• **EXERCISE OBJECTIVE**
Return the lines of the rows below word for word, starting at the line that contains "## 🎉 **Complete!**" and ending at the last line of the rows.
_ _ _ _
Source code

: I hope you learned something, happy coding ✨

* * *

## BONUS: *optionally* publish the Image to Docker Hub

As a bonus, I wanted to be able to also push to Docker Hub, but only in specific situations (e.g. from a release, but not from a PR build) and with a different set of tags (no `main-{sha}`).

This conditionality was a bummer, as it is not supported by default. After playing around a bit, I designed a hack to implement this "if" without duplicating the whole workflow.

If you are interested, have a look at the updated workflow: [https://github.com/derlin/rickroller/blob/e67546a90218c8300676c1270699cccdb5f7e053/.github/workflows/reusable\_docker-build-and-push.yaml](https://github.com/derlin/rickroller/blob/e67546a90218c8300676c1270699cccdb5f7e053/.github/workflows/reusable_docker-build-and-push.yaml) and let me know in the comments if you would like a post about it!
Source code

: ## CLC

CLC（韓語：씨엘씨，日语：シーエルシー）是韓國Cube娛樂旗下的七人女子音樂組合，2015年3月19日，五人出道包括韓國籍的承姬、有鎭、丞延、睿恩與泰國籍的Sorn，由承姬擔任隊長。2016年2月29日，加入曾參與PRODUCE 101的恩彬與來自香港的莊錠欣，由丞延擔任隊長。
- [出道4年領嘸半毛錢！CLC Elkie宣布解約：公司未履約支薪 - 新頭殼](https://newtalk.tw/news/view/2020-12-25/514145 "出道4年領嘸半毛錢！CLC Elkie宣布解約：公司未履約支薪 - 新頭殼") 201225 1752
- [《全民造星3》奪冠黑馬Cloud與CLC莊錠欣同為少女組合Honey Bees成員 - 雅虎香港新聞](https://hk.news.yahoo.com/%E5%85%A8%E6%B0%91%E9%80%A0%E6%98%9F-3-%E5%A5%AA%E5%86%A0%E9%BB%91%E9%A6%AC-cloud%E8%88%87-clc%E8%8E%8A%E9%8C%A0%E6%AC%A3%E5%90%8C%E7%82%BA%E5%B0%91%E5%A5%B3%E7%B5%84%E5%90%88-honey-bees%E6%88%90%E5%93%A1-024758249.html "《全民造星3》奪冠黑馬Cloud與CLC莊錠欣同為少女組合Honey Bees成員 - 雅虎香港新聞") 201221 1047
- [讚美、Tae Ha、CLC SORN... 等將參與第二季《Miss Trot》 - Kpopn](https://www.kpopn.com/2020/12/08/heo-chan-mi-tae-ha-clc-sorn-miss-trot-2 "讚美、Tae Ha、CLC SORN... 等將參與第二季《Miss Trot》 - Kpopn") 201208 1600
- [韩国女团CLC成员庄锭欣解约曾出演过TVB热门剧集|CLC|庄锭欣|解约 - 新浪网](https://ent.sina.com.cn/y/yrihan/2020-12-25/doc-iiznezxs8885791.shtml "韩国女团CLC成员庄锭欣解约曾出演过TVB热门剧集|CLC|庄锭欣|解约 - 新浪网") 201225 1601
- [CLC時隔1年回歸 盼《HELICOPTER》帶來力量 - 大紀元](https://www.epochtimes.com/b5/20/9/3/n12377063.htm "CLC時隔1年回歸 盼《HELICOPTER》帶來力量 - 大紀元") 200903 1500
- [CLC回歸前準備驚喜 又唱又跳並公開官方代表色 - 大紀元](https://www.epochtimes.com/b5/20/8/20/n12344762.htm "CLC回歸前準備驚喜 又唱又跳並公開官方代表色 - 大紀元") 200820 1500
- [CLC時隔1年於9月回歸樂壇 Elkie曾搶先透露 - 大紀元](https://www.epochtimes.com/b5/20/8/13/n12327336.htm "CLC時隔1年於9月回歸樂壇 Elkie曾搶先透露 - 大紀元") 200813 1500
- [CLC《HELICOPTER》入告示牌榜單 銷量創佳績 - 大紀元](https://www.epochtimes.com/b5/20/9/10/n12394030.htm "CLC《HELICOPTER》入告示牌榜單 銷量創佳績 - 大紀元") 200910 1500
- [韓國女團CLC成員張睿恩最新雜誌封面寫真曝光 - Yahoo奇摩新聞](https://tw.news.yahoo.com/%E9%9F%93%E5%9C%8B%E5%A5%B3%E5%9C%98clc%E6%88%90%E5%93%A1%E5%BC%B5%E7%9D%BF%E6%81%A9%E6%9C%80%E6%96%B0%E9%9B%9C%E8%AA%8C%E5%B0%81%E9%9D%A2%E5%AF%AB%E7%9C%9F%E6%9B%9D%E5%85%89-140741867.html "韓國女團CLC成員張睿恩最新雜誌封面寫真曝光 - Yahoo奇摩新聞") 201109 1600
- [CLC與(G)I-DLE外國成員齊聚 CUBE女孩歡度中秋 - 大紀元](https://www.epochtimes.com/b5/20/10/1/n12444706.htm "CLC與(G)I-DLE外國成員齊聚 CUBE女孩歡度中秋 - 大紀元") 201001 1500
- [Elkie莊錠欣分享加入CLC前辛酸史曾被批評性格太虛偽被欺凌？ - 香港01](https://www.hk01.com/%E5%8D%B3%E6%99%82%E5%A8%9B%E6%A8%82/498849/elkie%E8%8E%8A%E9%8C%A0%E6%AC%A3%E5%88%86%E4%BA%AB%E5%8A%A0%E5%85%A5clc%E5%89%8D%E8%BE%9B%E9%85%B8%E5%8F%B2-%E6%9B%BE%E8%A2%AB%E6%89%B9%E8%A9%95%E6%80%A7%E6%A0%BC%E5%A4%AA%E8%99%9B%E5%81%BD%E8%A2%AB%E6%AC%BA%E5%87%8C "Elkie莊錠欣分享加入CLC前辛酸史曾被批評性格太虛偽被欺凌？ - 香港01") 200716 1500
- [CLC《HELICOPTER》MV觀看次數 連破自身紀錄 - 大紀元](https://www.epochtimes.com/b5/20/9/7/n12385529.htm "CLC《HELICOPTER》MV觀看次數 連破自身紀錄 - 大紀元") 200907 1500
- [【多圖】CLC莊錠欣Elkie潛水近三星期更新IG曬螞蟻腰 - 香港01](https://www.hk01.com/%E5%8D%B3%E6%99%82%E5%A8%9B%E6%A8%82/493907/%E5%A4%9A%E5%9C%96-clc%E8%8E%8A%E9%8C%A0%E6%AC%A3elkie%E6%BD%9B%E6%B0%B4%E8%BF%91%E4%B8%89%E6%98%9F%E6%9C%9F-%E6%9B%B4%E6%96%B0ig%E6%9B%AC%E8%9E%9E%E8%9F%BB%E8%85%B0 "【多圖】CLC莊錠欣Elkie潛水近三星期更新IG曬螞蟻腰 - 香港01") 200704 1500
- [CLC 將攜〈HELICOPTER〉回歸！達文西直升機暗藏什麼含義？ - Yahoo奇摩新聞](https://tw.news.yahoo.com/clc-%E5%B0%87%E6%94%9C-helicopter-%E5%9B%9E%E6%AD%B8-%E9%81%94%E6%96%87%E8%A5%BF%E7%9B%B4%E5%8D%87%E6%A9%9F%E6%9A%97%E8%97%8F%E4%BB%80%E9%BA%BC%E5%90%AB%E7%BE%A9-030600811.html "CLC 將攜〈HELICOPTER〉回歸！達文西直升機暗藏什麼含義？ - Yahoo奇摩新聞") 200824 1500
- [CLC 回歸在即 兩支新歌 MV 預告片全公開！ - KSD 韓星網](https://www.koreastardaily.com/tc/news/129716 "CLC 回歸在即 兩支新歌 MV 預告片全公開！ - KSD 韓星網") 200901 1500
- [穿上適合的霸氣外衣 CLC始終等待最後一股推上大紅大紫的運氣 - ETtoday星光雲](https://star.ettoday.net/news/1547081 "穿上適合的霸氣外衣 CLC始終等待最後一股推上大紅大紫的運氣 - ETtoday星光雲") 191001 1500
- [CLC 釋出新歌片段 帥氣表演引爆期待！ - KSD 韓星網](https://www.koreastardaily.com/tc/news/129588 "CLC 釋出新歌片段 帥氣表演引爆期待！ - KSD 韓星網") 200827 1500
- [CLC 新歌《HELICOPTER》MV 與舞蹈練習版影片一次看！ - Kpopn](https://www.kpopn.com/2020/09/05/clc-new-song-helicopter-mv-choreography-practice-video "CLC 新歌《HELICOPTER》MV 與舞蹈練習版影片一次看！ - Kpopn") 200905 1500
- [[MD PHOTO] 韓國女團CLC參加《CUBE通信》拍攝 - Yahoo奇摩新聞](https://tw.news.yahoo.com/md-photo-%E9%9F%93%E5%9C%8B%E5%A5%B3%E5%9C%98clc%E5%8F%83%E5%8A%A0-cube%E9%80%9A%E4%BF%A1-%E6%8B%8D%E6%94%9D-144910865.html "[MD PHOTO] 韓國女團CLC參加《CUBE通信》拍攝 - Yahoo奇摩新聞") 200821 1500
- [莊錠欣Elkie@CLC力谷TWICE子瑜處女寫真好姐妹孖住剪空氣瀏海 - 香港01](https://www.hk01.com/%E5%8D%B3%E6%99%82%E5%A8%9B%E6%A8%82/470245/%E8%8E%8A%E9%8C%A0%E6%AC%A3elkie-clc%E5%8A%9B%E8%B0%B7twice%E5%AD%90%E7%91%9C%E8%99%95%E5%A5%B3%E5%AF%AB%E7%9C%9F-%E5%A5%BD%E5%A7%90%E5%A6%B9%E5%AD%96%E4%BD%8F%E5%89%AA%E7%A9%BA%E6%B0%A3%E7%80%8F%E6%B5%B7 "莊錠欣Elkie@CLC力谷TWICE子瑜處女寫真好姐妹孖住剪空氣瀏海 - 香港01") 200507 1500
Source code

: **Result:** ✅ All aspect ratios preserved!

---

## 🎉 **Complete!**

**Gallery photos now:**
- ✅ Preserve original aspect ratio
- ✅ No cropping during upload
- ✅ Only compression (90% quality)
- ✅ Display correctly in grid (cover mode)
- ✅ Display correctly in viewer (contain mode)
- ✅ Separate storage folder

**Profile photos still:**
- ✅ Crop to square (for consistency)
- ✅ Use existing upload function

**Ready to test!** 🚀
_ _ _ _
• **SOLUTION**
## 🎉 **Complete!**

**Gallery photos now:**
- ✅ Preserve original aspect ratio
- ✅ No cropping during upload
- ✅ Only compression (90% quality)
- ✅ Display correctly in grid (cover mode)
- ✅ Display correctly in viewer (contain mode)
- ✅ Separate storage folder

**Profile photos still:**
- ✅ Crop to square (for consistency)
- ✅ Use existing upload function

**Ready to test!** 🚀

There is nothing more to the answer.